Lack of explainability: Like all deep neural networks, ChatGPT and NExT-GPT run into challenges relating to explainability and transparency within its inner layers. Thus, it is difficult to identify biases or errors behind the models’ assumptions and predictions.

🛠️ Applications of multimodal AI

The ability to understand and generate content in multiple modalities opens up a wide range of business use-cases across various industries. Here are some examples:

Content Creation and Marketing: Using a multimodal AI model, users can generate blog posts, articles, social media posts, and marketing materials across formats.
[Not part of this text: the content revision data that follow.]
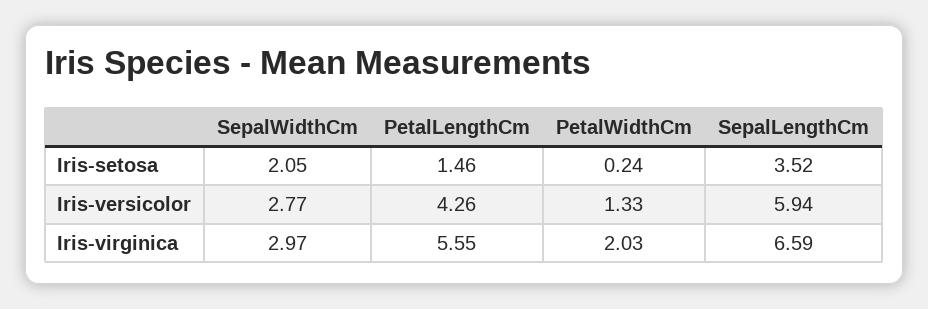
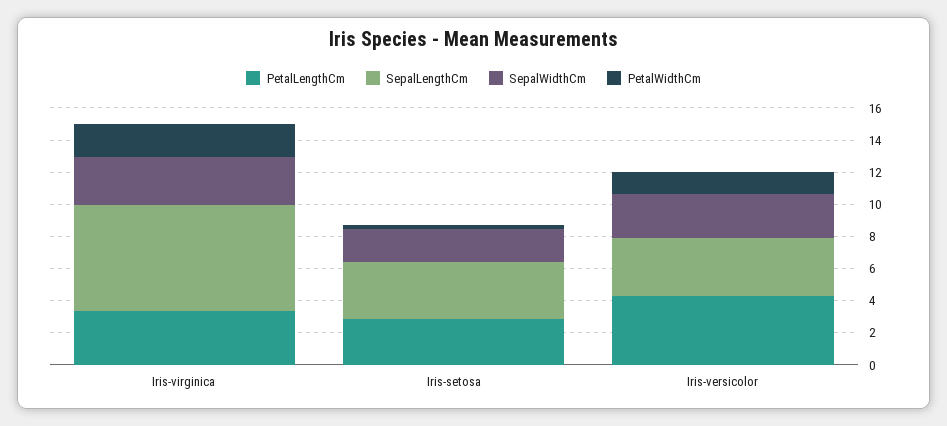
  {
    "SepalWidthCm": {
      "Iris-setosa": 2.05,
      "Iris-versicolor": 2.77,
      "Iris-virginica": 2.97
    },
    "PetalLengthCm": {
-     "Iris-setosa": 1.46,
+     "Iris-setosa": 3,
      "Iris-versicolor": 4.26,
-     "Iris-virginica": 5.55
+     "Iris-virginica": 3.5
    },
    "PetalWidthCm": {
      "Iris-setosa": 0.24,
      "Iris-versicolor": 1.33,
      "Iris-virginica": 2.03
    },
    "SepalLengthCm": {
      "Iris-setosa": 3.52,
-     "Iris-versicolor": 5.94,
+     "Iris-versicolor": 3.5,
      "Iris-virginica": 6.59
    }
  }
This enables the creation of personalized content, tailored to individual users based on their preferences and behaviors.

Advanced Data Analysis: Businesses in market research can harness multimodal capabilities on diverse sources of data to gain deeper insights and make better decisions.

Security: Using NExT-GPT, security threats can be identified by analyzing multimodal data, including surveillance footage and audio recordings.

Computer-aided design (CAD): Leveraging the creative ability of LLMs alongside image recognition can allow for rapid prototyping cycles and greater efficiency in the manufacturing sector.

Ultimately, this month’s innovations represent a cognitive shift in how we view the long-term potential of Large Language Models. As research and development continue across the industry, we will see more technologies appear that solve existing LLM limitations and establish a framework capable of handling production use-cases. Businesses that embrace these technologies will be able to enhance customer experiences, streamline operations, and unlock new revenue streams.